Please continue the account of running the pirate radio station Kaleidoscope, shown below, picking up right after its final sentence.

*** Source extract ***

Running an operation which involves breaking the law, even if you think the law may be an ass, will always involve special difficulties. The possibility of being prosecuted for transmitting without a licence was something we had to face every week during those three years on the air. Luckily Kaleidoscope was rarely raided - this was a miracle if you consider how many transmissions we made and the strength of the signal most of the time. There was no doubt that the Post Office (as they were then) were active in pirate tracking operations – and we took some raids, but it could have been much worse. We certainly were not hounded every week.

When the Post Office did track us down, it was tempting to save as much of the equipment as we could before it was confiscated, usually by having enough time to do so. We did this with an 'early warning system' of lookouts on foot and in cars that covered the area of the location where the transmitter was situated. Any sign of trouble and we would run off with at least the transmitter, and hopefully, the cassette players and maybe even the heavy car batteries! Sometimes however this was not possible and on two occasions we lost most of the equipment to well planned raids by the authorities.

Replacing confiscated equipment was just a hazard of doing what we did and, as we financed ourselves there being no paid advertising, it was just a case of hands in pockets again. However this was not the main reason for finally shutting up shop and closing down. It was a combination of loosing good staff and moving to a worse frequency that gradually wore down morale.

In October 1973, LBC (London's first legal Independent commercial radio station) and Capital Radio were allocated low AM band channels for two years before the new IBA transmitters were ready (wonderful planning). In 1975 Capital moved to 194m and LBC to 261. Unfortunately 261 metres is 1151KHz – just two channels away from 'our' 1133KHz (each channel being 9KHz) – this had the effect of blocking out our much weaker signal in many areas where we had been received well. Whereas before, our 40 watts could be heard miles away, we now got reports of "I can't hear you – LBC is causing too much interference".

*** End of Source extract ***
*** Supplied data ***

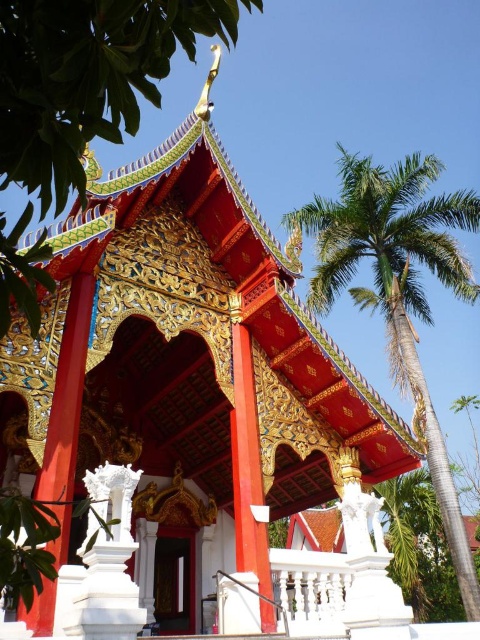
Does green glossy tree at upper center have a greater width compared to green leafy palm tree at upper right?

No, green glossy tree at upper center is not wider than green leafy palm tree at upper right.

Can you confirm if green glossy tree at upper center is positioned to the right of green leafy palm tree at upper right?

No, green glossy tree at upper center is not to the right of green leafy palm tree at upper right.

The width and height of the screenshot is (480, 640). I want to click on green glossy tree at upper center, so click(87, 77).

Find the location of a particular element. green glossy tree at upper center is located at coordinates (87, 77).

*** End of Supplied data ***
*** Supplied data ***

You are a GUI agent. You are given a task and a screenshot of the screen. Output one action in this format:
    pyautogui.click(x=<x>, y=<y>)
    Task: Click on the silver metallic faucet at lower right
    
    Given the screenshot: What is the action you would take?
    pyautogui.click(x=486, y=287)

*** End of Supplied data ***

## Reply to the task
The only answer was to move our frequency. But how do you tell listeners you are moving if they can't hear you? We were bound to lose listeners in the move and knew it. On Sunday 28th December 1975 Kaleidoscope took up its new frequency of 1358KHz to be announced as 226 meters. This was not a brilliant place to be but it was the best of a bad lot given how crowded the medium wave band was.

The staff situation wasn't too good either. People with cars were few and tree climbers who could erect an aerial were even more scarce. In fact after an accident in late '75 where one staff member had fallen out of a tree and fractured his spine, it was considered too dangerous to send people up trees – other methods were tried, none too successfully.

On-air people were moving on too. Dave Owen, Denny Tewson, Keith Ross Jenson and Tony Rocket had gone on to new projects and not many new presenters wanted to be at 'the sharp end' of transmissions. The actual team was small (it was never huge), but by the beginning of 1976 things were bad. Some serious thinking had to be done to see if there was a future in what we were doing. After all in the beginning the clarion call was for "Free Radio", at least we now had commercial radio, even if it wasn't quite the all embracing type we had hoped for. Half of the early presenters had moved onto some higher form of radio, be it Caroline (Dave Owen) or ILR (Denny Tewson) and some of us wanted to be involved in legal community based radio.

It was decided quite quickly in early February that our time was up and we should try and quit before either a catastrophic raid or a long lingering death in the outer reaches of the medium wave should occur. Saturday February 21st 1976 was spent recording the final programmes to go out the next day. The final hour tape was cut together that evening and on Sunday, hoping we could at least get out one last good signal we set off for the location at Worcester Park near Ewell in Surrey. The aerial had been put up the previous day by crossbow – the only time we used this method – and was quite a good one. A small stream ran nearby making the ground ideal for an earth connection. Luckily the final day’s transmission got out very well (better than many around that time) and the massive response we got from loyal listeners made us sad to be calling it a day, but proud to have been involved in something that had meant so much to listeners and collaborators alike over those past three years.

In the months that followed some of us went our separate ways, others stayed to become the backbone of the team that formed 'Metropolitan Hospitals Radio' which started programmes for patients at The London Hospital’s Whitechapel and Mile End on October 6th the same year – but that’s another story!